Horsing Around: Friday Night Brisket



Passover is a hard time for kids.  Seeing all your friends eating things you can't have.  It wasn't such a big deal for Thatkid last year, he went to a school where everyone brought their own lunches, and he spent his non-school time with us.

This year was a different story.  This year Thatkid's preschool serves lunch.  And this week every meal was a no-go: hot dogs, spaghetti, bean burritos.  Which means I had to pack him a lunch to eat that wouldn't have him reaching for his neighbor's food. 

He also had to attend his first birthday party over Passover.  Do you know how hard it is to tell a kid they can't have cake?  It's hard. Luckily, the rest of the part was full of really fun things for him to partake in.

Like face painting:
I love the fact that the other boys painted their faces to resemble fearsome big cats, and my son chose a zebra. 






And since this was Little HW's birthday party, it should come as no surprise that there were horses to ride!


Thatkid loves riding horses.  As soon as he got off, he wanted to get on another one.






After the party we took Thatkid out for ice cream - to make up for the lack of cake.  He's such a good sport.  Passover has also taught us that brisket is on Thatkid's LOVE list.  He gobbles this stuff up.  I'm sure the ketchup doesn't hurt!  It's a cut of meat I don't make very often, but it seems so Passover appropriate.  And this preparation is easy and flavorful.  Creating a tender meat that falls apart at the touch of a fork.  I made this using a "Kosher for Passover" onion soup mix, but regular onion soup mix should work just as well.

Friday Night Brisket (From Joan Nathan's Jewish Holiday Cookbook)
6lb brisket
2 pkgs onion soup mix
6 cloves garlic
1 1/2 cups ketchup
1 1/2 lbs carrots
  1. Preheat oven to 350.  Place the meat fatty side up in a baking dish.
  2. Sprinkle the onion soup mix over the meat. 
  3. Cover with ketchup and 2 cups water. 
  4. Crush the garlic cloves and add to the liquid. Cover with aluminum foil and bake for 3 1/2 hours.
  5. While the meat is cooking, peel the carrots, and cut them lengthwise into thin sticks.  Cut the carrots in half.  Place them on top of brisket, cover, and bake for another hour.

1 comment:

  1. For some reason I'm having extreme deja vu with this post...like I definitely read and commented on it already. I think I'm going crazy! I'm impressed that you had ThatKid stick to Passover-friendly food as well!

☆ ☆ ☆ ☆ ☆

» **Task details**: In the brisket post, what animal did Thatkid choose to have painted on his face at the birthday party?

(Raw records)
☆ ☆ ☆ ☆ ☆

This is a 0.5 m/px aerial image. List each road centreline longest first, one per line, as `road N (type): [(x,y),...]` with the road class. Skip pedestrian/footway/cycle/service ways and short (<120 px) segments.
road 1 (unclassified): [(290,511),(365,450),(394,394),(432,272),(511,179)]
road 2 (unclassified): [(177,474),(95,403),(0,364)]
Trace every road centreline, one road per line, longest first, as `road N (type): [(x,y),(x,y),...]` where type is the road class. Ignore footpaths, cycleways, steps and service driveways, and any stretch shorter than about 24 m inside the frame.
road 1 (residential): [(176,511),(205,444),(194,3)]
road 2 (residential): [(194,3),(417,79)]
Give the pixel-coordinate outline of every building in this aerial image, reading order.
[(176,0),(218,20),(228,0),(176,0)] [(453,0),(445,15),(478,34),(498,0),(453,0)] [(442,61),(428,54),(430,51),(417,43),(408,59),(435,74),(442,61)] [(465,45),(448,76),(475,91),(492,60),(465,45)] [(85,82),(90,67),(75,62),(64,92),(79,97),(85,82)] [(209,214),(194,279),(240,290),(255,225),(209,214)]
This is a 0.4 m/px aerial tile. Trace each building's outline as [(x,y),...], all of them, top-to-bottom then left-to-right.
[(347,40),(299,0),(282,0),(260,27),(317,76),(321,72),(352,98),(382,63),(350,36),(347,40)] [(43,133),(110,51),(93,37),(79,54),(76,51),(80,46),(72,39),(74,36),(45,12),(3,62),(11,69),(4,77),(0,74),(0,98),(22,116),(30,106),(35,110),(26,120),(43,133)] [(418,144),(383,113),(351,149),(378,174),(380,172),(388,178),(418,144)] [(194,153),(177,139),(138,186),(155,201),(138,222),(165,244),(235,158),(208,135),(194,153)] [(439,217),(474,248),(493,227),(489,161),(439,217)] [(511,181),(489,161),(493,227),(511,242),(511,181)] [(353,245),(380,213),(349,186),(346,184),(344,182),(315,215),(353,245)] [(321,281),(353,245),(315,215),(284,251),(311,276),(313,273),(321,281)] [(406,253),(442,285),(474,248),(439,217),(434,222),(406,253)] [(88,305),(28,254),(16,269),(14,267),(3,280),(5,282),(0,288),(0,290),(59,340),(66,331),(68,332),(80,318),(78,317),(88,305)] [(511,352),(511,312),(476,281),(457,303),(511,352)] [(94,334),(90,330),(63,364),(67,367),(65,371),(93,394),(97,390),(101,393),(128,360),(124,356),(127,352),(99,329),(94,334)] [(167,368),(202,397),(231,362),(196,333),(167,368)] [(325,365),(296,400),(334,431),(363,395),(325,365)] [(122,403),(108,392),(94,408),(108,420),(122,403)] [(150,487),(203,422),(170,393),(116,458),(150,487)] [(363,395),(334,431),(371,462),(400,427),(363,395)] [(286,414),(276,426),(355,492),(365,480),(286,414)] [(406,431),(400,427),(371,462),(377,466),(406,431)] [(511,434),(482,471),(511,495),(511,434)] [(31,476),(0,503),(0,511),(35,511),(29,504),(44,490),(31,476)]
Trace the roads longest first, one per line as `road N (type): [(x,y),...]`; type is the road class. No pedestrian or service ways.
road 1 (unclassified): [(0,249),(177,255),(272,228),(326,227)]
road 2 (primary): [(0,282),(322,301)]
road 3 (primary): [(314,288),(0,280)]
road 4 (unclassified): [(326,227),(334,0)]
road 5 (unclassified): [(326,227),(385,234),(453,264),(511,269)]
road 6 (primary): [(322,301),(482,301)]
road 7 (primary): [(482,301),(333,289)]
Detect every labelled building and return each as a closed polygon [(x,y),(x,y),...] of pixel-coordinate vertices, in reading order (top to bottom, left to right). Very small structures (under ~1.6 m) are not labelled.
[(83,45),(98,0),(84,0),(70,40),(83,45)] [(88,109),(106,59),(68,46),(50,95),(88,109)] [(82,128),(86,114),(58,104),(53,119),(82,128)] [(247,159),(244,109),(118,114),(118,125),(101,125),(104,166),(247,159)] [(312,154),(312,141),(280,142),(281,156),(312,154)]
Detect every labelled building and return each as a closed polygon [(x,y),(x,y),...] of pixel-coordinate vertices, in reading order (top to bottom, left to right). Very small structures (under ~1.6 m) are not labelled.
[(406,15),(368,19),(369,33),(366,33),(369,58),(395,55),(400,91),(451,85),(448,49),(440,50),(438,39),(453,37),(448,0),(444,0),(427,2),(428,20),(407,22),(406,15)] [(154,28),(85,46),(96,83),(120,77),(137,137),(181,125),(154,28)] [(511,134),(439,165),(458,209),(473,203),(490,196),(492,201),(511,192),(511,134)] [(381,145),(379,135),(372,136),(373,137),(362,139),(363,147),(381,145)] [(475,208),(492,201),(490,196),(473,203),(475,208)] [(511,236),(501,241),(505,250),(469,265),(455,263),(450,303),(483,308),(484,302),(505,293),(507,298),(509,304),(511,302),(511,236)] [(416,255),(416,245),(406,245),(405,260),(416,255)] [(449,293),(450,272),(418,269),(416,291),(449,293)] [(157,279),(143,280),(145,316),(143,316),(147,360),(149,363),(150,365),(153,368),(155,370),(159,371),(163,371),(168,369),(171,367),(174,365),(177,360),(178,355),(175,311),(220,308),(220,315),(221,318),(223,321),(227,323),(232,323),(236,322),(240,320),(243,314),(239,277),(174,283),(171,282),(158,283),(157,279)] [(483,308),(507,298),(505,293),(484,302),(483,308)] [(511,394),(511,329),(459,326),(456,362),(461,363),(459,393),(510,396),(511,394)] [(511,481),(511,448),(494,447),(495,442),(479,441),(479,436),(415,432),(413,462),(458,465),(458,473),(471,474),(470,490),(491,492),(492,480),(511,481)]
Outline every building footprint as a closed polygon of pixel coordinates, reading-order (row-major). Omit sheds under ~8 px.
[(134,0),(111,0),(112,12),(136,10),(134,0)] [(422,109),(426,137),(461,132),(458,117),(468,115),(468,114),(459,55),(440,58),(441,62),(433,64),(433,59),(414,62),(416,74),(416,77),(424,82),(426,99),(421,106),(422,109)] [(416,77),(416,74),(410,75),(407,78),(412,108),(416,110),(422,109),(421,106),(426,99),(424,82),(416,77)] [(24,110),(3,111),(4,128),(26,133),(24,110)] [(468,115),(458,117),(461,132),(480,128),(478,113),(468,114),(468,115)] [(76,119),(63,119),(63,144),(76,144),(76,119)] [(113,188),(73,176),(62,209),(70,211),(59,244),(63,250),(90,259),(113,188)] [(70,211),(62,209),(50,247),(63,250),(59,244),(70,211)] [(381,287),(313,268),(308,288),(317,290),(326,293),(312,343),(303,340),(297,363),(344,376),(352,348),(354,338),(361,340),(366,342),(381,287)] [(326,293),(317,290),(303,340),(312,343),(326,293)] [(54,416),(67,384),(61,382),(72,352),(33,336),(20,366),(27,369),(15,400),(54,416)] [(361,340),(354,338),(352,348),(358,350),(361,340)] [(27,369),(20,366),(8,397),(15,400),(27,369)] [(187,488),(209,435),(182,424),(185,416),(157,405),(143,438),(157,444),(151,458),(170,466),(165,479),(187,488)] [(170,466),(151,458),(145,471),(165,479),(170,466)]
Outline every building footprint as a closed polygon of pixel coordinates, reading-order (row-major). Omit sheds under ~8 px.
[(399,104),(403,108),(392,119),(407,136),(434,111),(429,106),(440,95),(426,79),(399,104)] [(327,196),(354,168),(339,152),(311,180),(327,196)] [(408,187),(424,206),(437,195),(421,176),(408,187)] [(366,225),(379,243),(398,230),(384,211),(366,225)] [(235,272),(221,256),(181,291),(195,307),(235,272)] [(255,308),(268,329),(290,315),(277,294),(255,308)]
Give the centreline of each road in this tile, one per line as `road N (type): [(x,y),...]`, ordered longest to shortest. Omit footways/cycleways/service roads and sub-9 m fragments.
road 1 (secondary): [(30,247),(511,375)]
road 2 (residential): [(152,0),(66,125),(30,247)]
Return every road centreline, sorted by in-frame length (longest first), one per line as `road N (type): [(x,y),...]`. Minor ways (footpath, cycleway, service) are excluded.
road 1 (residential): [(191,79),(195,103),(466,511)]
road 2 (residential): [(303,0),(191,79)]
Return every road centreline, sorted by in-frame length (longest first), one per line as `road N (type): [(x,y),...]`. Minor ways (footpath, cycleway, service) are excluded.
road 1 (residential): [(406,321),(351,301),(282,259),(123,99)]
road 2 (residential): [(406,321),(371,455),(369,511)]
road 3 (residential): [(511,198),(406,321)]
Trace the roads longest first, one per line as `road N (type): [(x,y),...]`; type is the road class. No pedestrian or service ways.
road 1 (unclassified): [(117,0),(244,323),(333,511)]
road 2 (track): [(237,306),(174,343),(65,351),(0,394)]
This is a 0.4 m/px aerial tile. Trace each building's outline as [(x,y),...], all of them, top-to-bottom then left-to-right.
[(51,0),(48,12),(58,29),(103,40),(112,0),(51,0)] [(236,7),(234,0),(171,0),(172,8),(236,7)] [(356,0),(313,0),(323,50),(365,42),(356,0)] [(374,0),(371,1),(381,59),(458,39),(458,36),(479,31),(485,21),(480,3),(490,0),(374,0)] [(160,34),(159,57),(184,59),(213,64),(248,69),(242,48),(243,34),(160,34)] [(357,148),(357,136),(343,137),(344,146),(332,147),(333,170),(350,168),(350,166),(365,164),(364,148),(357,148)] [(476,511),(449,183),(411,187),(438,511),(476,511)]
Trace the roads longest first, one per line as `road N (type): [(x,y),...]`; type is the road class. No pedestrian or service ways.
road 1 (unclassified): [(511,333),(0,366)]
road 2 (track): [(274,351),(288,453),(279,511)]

☆ ☆ ☆ ☆ ☆

» **Exercise output**: A zebra.